Youmentbay - Youmentbay


Youmentbay may have started out as a cover band of Asian Kung Fu Generation, Spitz and Blink-182 in university, but they aren’t in the vein of stadium rock at all. While all those bands enjoy huge sales and have distinctive, flamboyant images, Youmentbay is just a guy on guitar (Yamatani) and a girl on drums (Sakurai). Which, as it turns out, is also a pretty good formula for success.  

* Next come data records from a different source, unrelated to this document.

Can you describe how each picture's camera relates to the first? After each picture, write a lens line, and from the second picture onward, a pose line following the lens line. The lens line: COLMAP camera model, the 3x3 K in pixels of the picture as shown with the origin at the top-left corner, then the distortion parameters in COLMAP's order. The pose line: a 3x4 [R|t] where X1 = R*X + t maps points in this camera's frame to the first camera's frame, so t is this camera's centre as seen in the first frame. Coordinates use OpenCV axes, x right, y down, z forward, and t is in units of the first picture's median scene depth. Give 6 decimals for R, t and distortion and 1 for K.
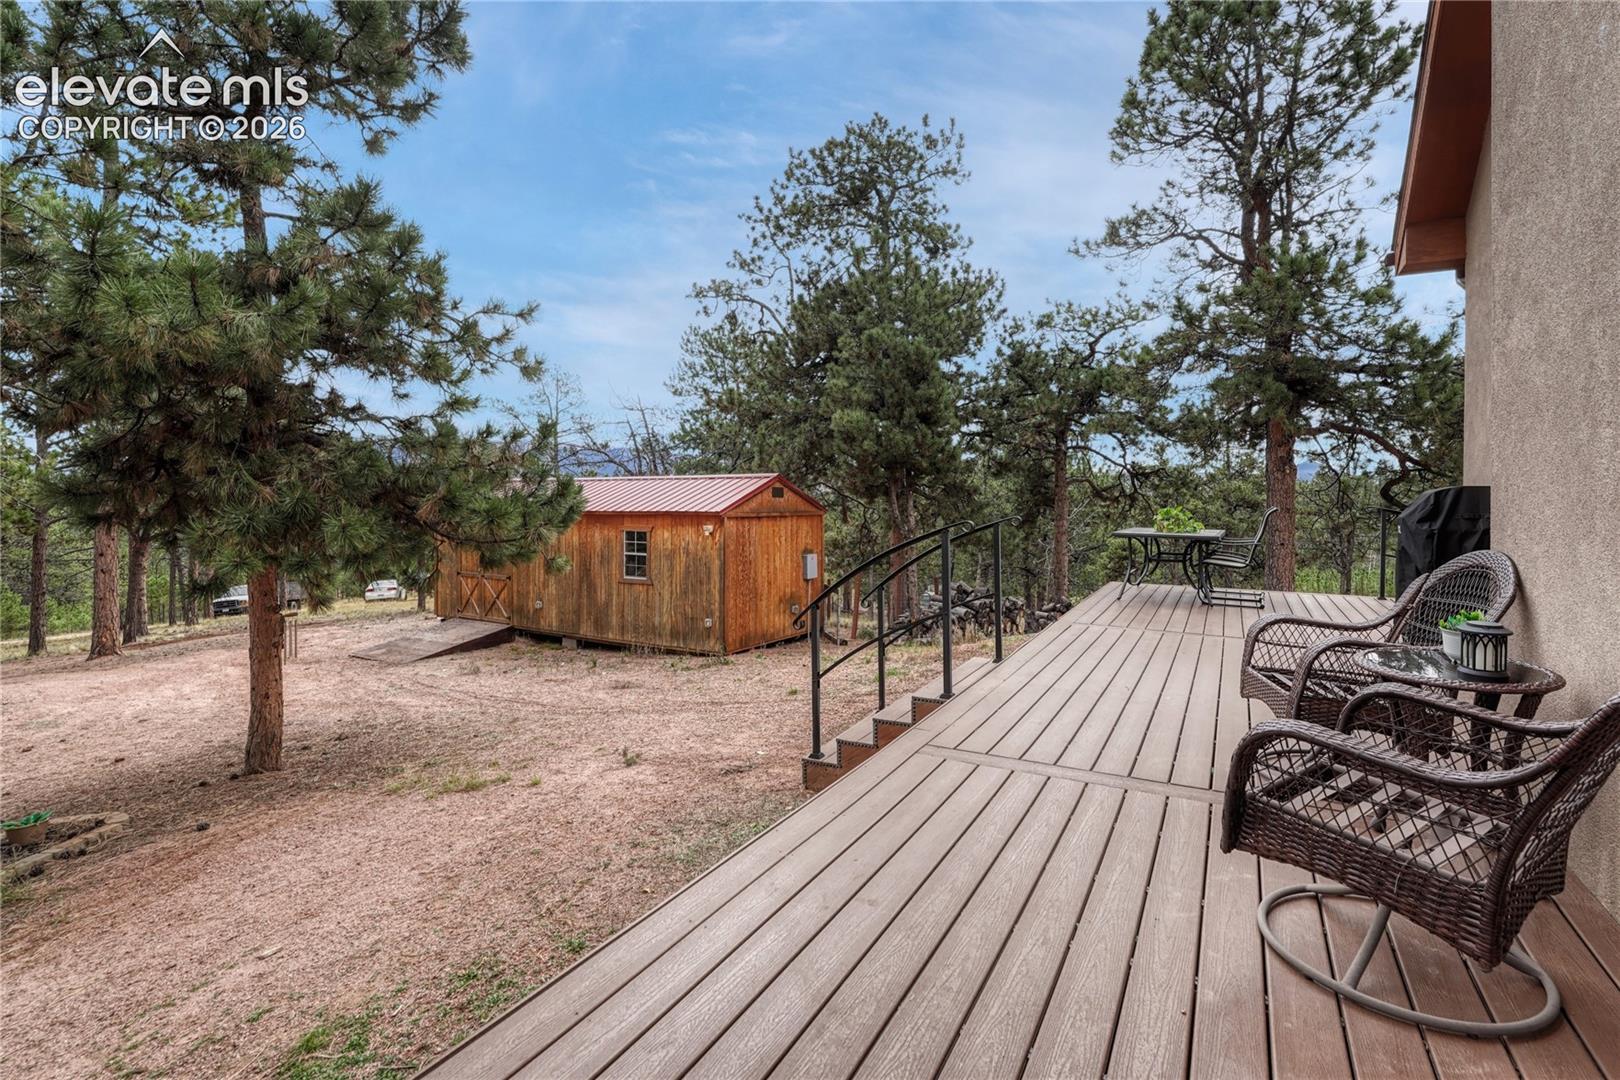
lens RADIAL K [[767.8, 0, 802.9], [0, 767.8, 507.1], [0, 0, 1]] dist [-0.013833, 0.000292]
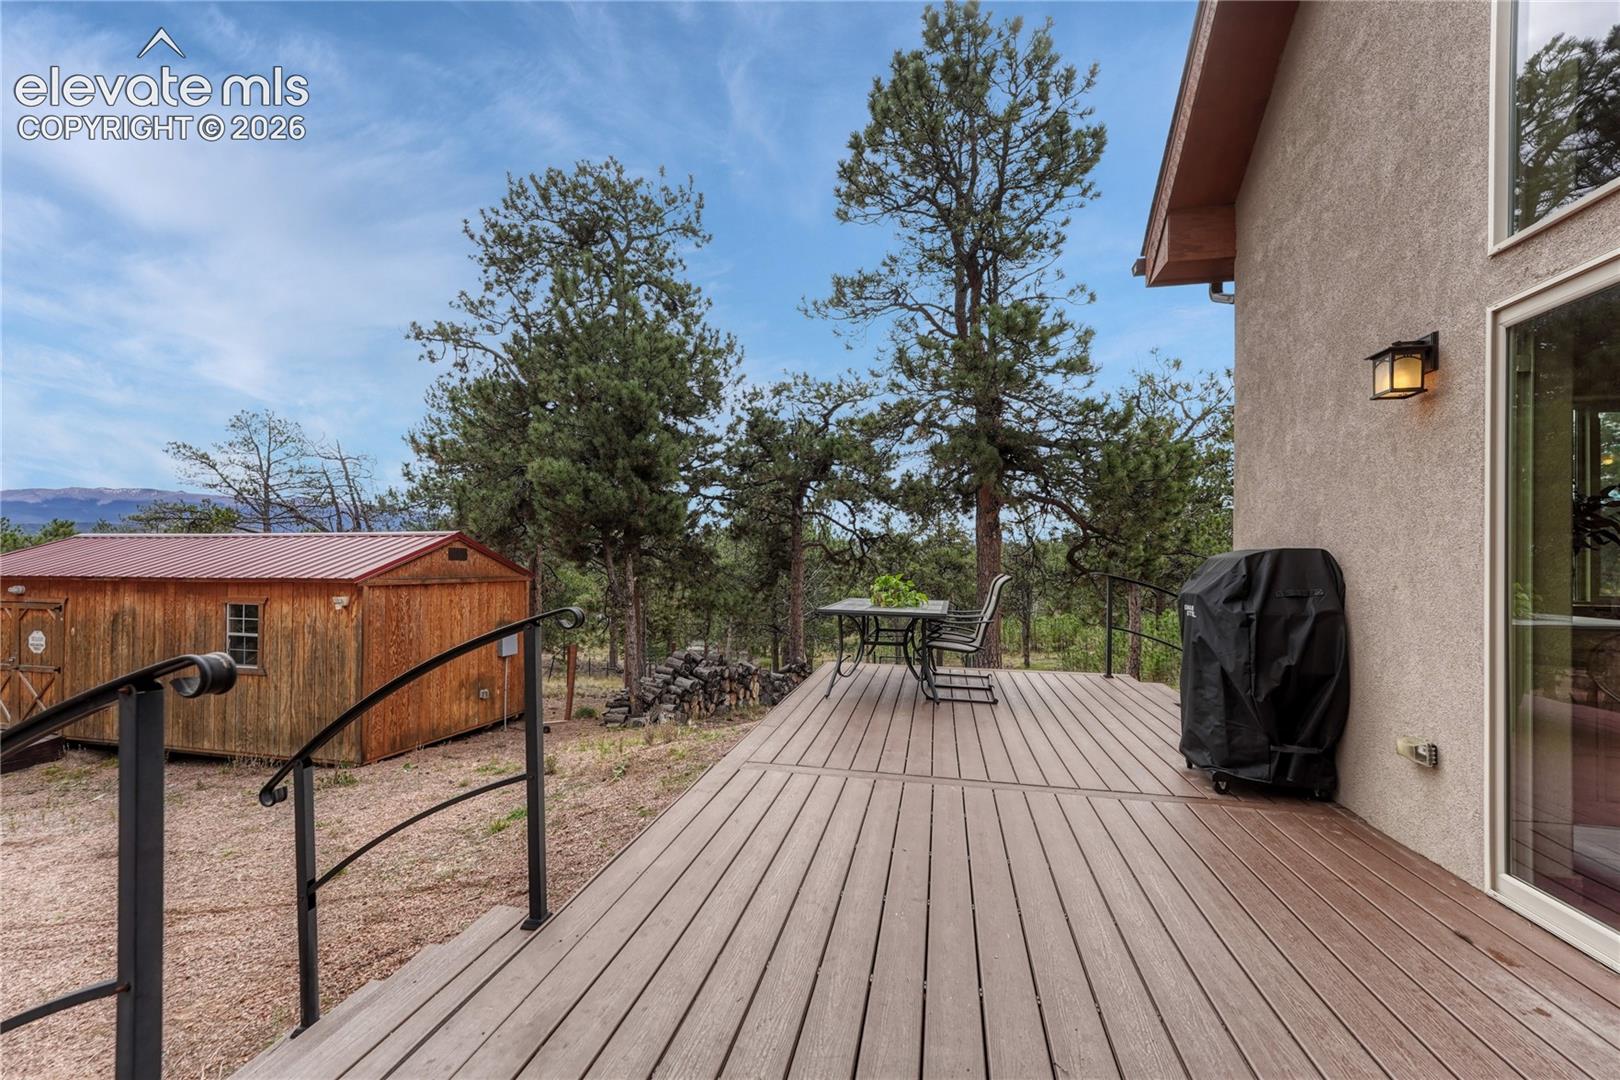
lens RADIAL K [[662.5, 0, 802.7], [0, 662.5, 559.0], [0, 0, 1]] dist [-0.001081, 0.000292]
pose [[0.952701, 0.003844, 0.303884, 0.079172], [0.000325, 0.999907, -0.013667, -0.003030], [-0.303908, 0.013120, 0.952611, 0.158766]]
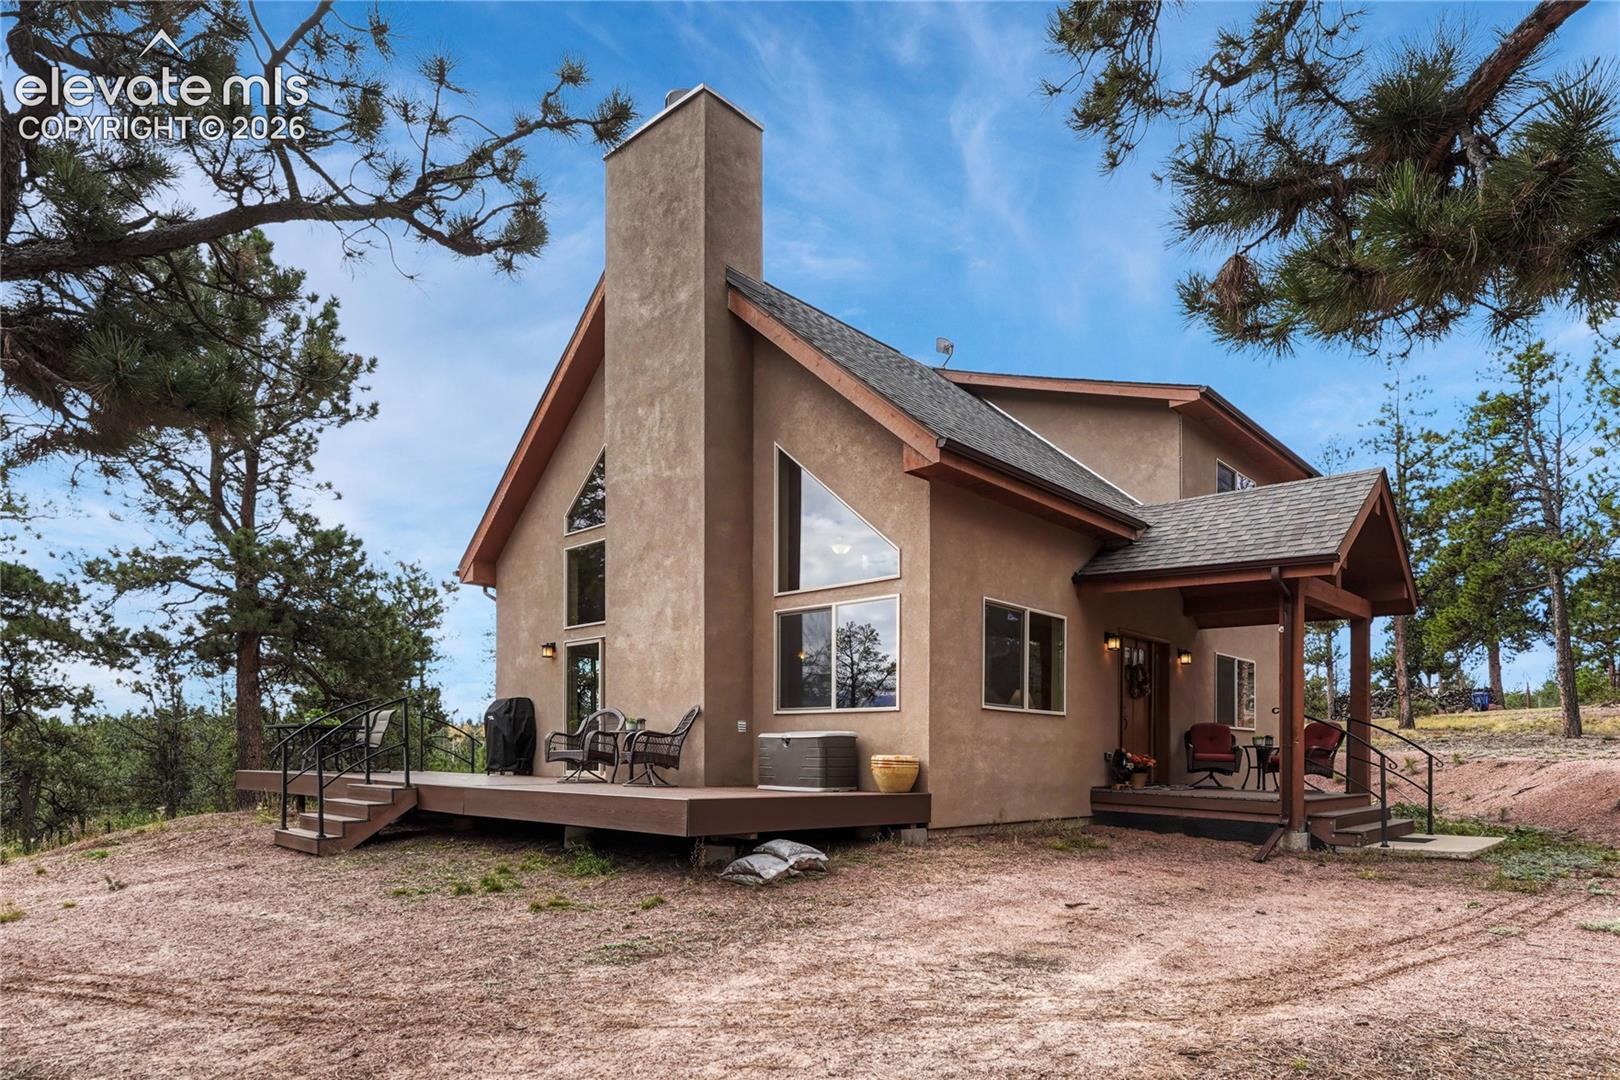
lens RADIAL K [[930.7, 0, 807.4], [0, 930.7, 753.1], [0, 0, 1]] dist [0.002361, 0.000690]
pose [[0.238332, 0.005266, 0.971170, -0.410767], [0.005112, 0.999965, -0.006677, 0.041851], [-0.971170, 0.006556, 0.238296, -0.113862]]
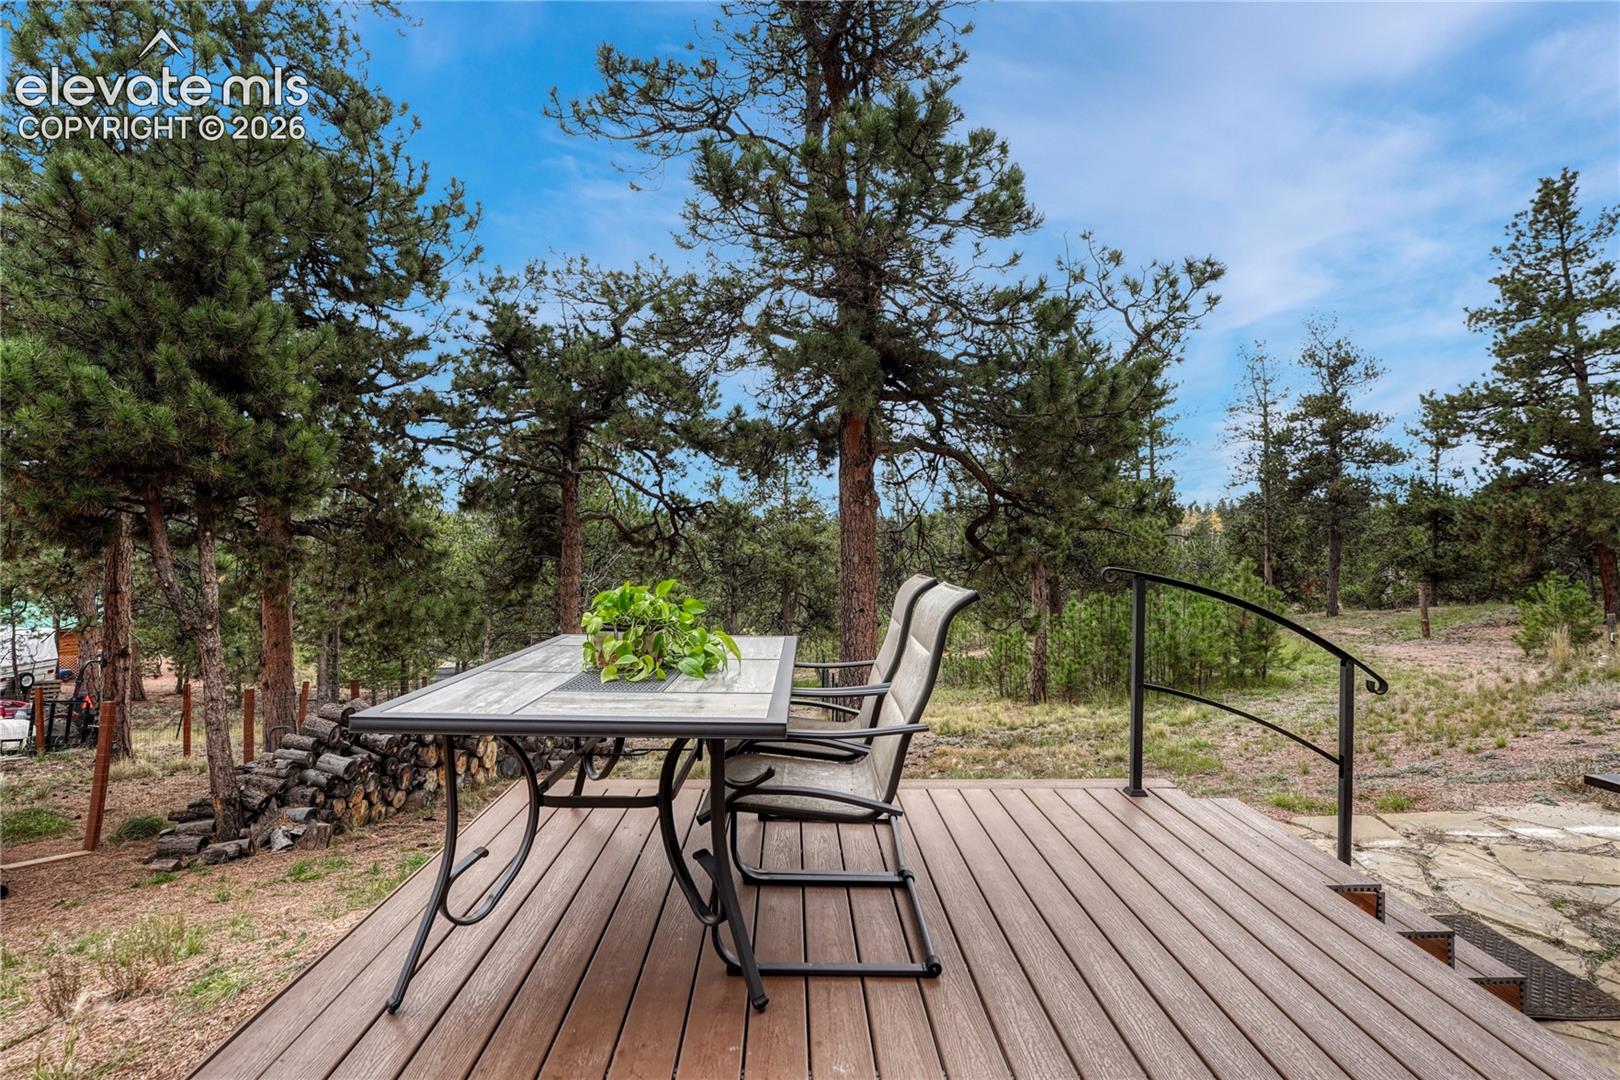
lens RADIAL K [[819.9, 0, 810.0], [0, 819.9, 540.0], [0, 0, 1]] dist [-0.014394, -0.000148]
pose [[0.858448, -0.002740, 0.512893, 0.164526], [0.009060, 0.999911, -0.009822, -0.005623], [-0.512820, 0.013079, 0.858396, 0.304194]]
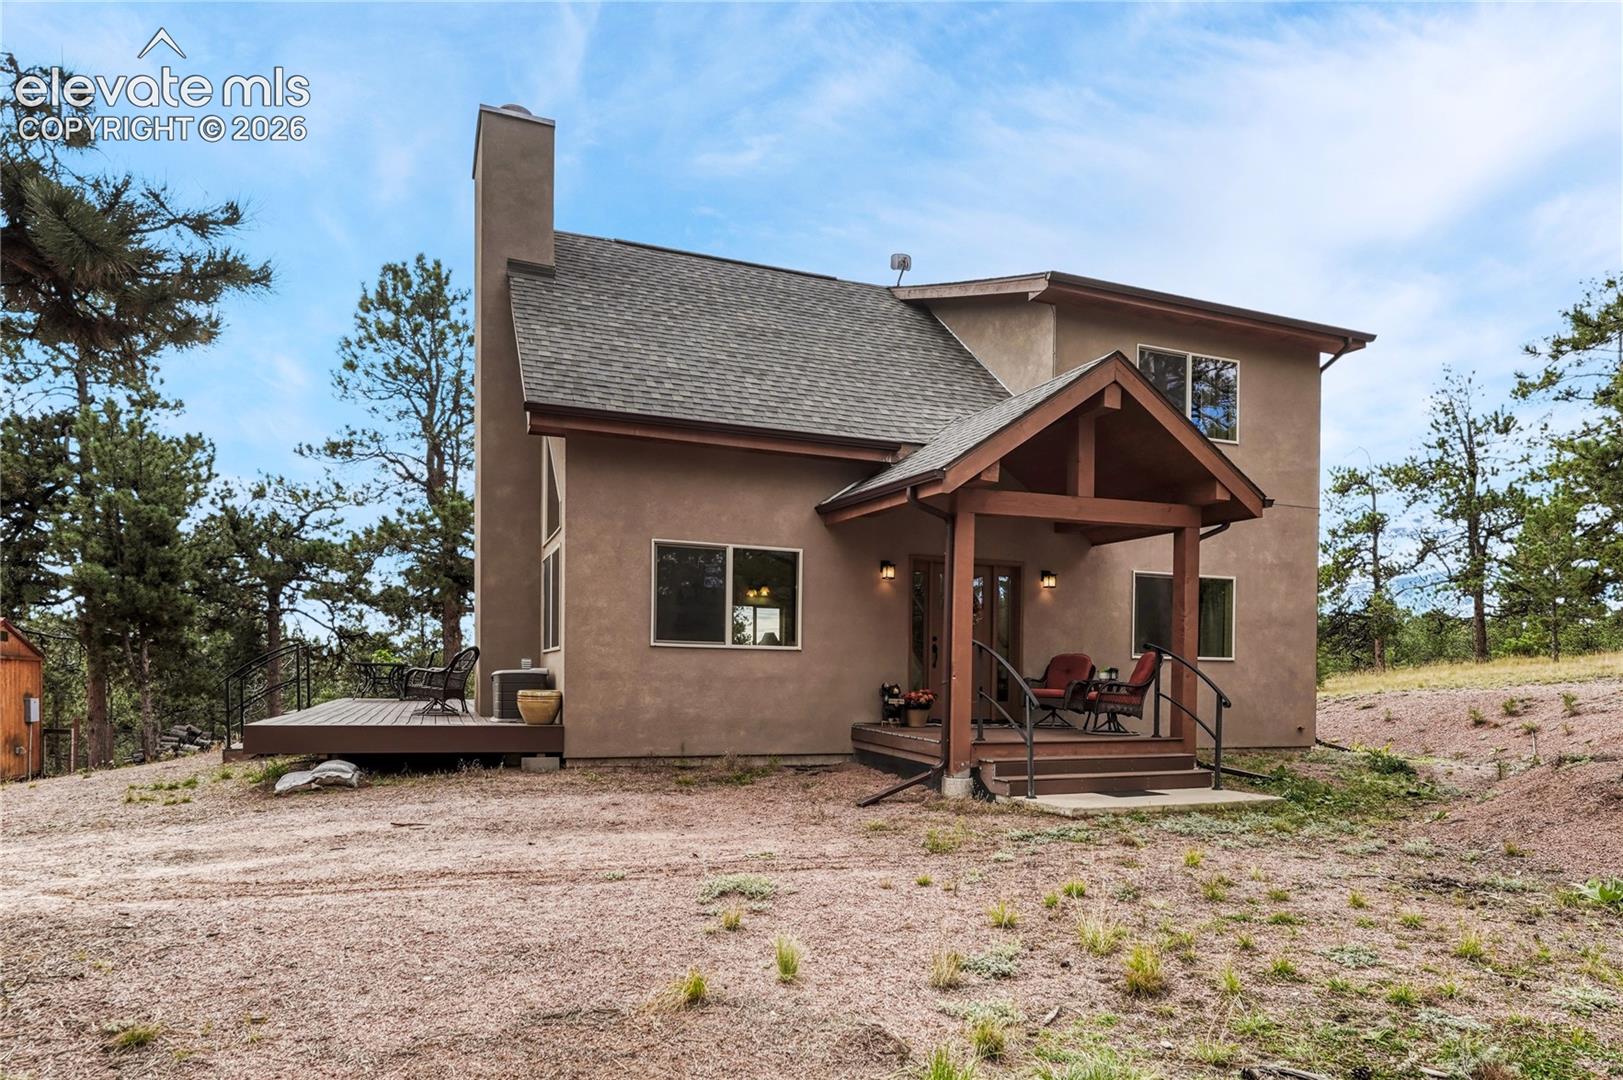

On this self-titled E.P (and their catalog to date), Youmentbay explore a range of styles with a revolving door of support members. Now what you can do with just a guitar and drum kit might be an artificial restriction, but Youmentbay get around it in various ways, including rapping, changing rhythms, using guitar effects, and taking turns to sing. Yamatani has a gentle clean tone suited to J-rock ballads while Sakurai has a really cute breathy voice similar to YOU or Chara. By mixing it up, singing together or doubling their voices, they are able to create a wide variety of moods. And while neither of them have the magnetic personality to drive a mainstream band or fly solo, it works in their favor, because it makes them much more relatable as real people and not rock stars.

Released at the end of the Heisei period, they take the opportunity to take stock of who they are, recalling old memories (“cider”), unsuccessful in love but head held high (“GOOD”), low on money and unpopular but still hopeful (“こんなんでいいわけ?“). They also dispense advice on expressing true feelings (“T.R.U.E.”) and making songs out of nothing (“Night Radio”). While some of this can be interpreted as singing to the listener or a friend, it’s entirely plausible that they are they are trying to encourage themselves to do the same. As much as this is part of their charm, they ought to have more confidence in their music, because these songs are actually pretty catchy and fun to listen to, and their style of rapping/singing is refreshing among the sea of aspiring singer songwriters.

Being an indie band out of Shimo-kitazawa, this EP has a very DIY feel, and occasionally you wonder what it might sound like if they had a little more polish in the recording and a fuller arrangement, but it’s nice that it’s more like a band and not overcompensated by synths or DAW effects. They may never be the cool kids or the life of the party, but if you tend to be in the minority by choice or design, you’ll likely find Youmentbay is your cup of tea.